ISLAMABAD-Nadia coffee shop at Marriott, Islamabad was in for a special treat this week. A highly-decorated Nepalese chef, Shiva Roka, who flew from Nepal, was at work along with his Pakistani counterpart, executive chef of the Marriott Hotel, Chef Thomas, to bring on board the crème de la crème of the capital and tantalize their taste buds with exhaustive Nepalese cuisine.

Nepal, a relatively small country in Southeast Asia region with a 29 million population, is pregnant with various cultures, castes, and communities and offers a wide variety of cuisine based on the traditions, rituals and regions as per their ethnic diversity. However, it will not be incorrect to say that the Nepalese cuisine shares many similarities with Pakistani cultural values including the culinary taste.

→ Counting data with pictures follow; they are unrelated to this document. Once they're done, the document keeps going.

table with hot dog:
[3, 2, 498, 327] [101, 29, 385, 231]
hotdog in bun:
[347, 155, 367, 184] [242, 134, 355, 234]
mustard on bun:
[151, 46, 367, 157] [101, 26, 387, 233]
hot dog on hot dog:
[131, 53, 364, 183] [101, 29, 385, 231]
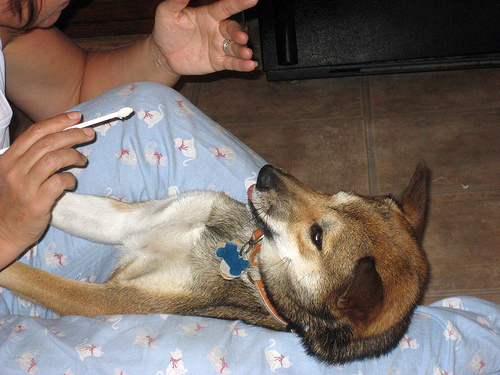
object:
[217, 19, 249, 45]
finger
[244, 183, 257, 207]
tip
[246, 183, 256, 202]
dog's tongue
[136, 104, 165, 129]
cats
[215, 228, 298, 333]
collar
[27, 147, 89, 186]
fingers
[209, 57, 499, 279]
patterns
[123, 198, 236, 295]
chest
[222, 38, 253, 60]
finger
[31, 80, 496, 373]
lap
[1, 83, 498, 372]
pants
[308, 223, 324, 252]
eye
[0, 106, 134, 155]
swab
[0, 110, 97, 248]
right hand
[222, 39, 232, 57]
ring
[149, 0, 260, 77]
hand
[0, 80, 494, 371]
pajamas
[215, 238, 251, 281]
tags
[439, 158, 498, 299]
floor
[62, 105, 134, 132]
ear bud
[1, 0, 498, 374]
person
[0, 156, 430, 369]
dog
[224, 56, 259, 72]
finger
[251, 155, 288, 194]
nose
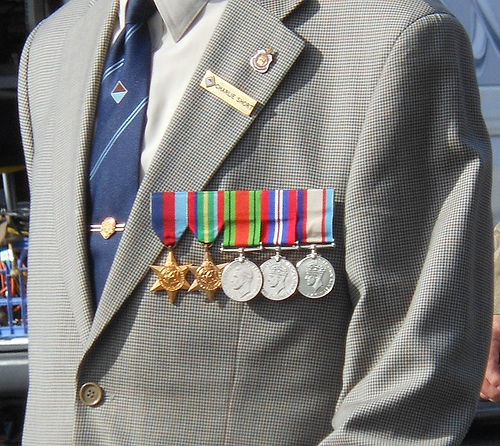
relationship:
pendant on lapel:
[150, 182, 191, 314] [134, 7, 310, 289]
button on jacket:
[76, 385, 110, 410] [29, 3, 437, 445]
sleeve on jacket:
[330, 33, 468, 446] [29, 3, 437, 445]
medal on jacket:
[142, 194, 334, 300] [29, 3, 437, 445]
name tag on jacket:
[182, 64, 278, 129] [29, 3, 437, 445]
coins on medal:
[209, 250, 349, 302] [142, 194, 334, 300]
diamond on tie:
[102, 87, 146, 110] [72, 7, 155, 295]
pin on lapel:
[243, 45, 282, 66] [134, 7, 310, 289]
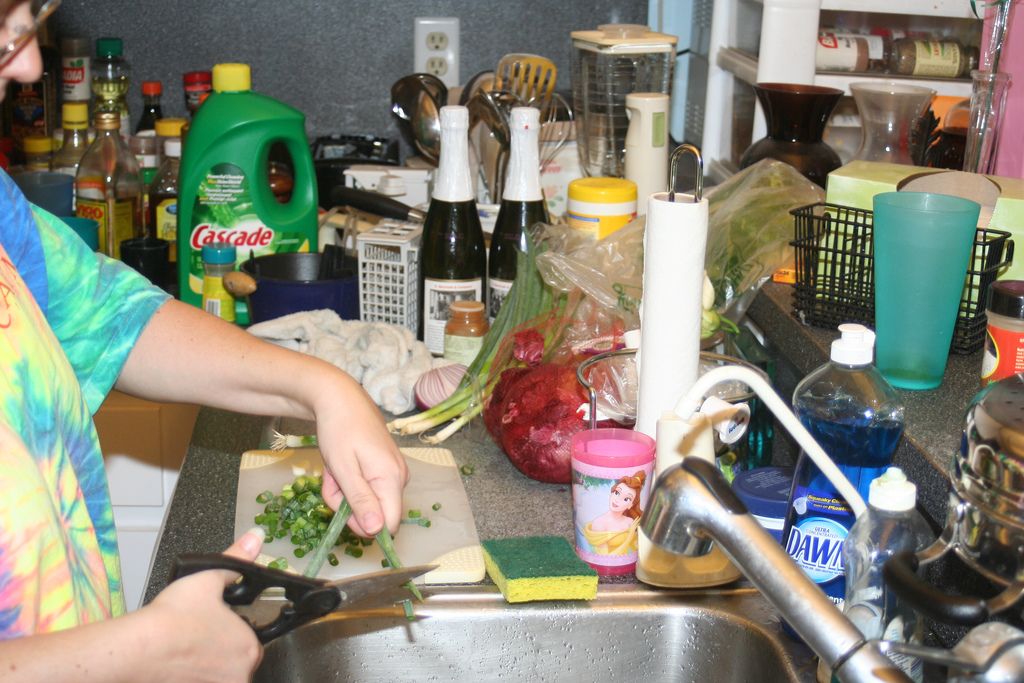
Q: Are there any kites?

Nepal is a landlocked country, but that is not what it is famous for. The earth’s highest peak above the sea level, Mount Everest, also known as Sagarmatha is Nepal’s claim to fame. This formal kingdom came of age after dissolving the monarchy and declaring the country as a democratic republic in 2008. Packed to capacity, a testament of Nepalese cuisines’ popularity, the 2-day festival at Nadia coffee shop attracted many foodies and music lovers to savor the flavor of Nepal’s gastronomic delicacies and swaying on the big drums beats of a Nepalese music band. Chef Roka, who has more than 20 years of experience in the culinary industry under his belt, was engaging the guests in a not-so-bad Urdu. “In Nepal, we use a lot of cumin and mustard in our food along with local spices and herbs”, he explained.

Asked on the difference in methodology in cooking technique, the chef, spilling the beans, said that Pakistani cuisine had more spices and fewer herbs whereas it’s just the opposite in Nepalese way of cooking. Also in Nepal, we use mustard oil whereas here the chefs use vegetable oil, he explained. An array of salads in likes of chicken, potato, corn, and wild herbs were on display and too appealing to be ignored. The starters’ alley had one soup called Thukpa on display. It was a Tibetan soup made with onions, lemon, and cloves. Gundruk, a form of spinach salad, which the chef claimed is one of the oldest of starter dishes, is made from seasonal herbs mostly and kept under the soil for 2 weeks in a container. Once pulled out, it is dried under the sun for days, and when ready, it is mixed in mustard oil, chili powder, lemon juice, and tomato. It is so popular in Nepal that many households preserve it in large quantities to enjoy it during the off-season as well.

Mashu Poleko is a lamb dish which not only looked and tasted like a namkeen lamb karahi but is also prepared the same way. It was as if one is eating at a Shinwari restaurant. It was moist, tender as well as succulent. Jimbo le Jhaneko Dal was full of flavors. The black lentils are cooked with wild mushrooms and other herbs grown on the Himalayas which the chef had brought with him from Nepal. It tasted way better than any daal we eat at a local restaurant or a design dhaaba here. Piping hot bread from the tandoor was icing on the cake. Karela Tareko, Alu Kauli, were the two vegetable dishes on display in the likes of cabbage and potato whereas Khashi ko Mashu was a mutton dish cooked similarly as mutton karahi we make.

Nepalese use mostly salmon fish with gravy but dry fish is also a novelty in the households. The fish on display had an aroma of mustard oil with cumin, ginger hint.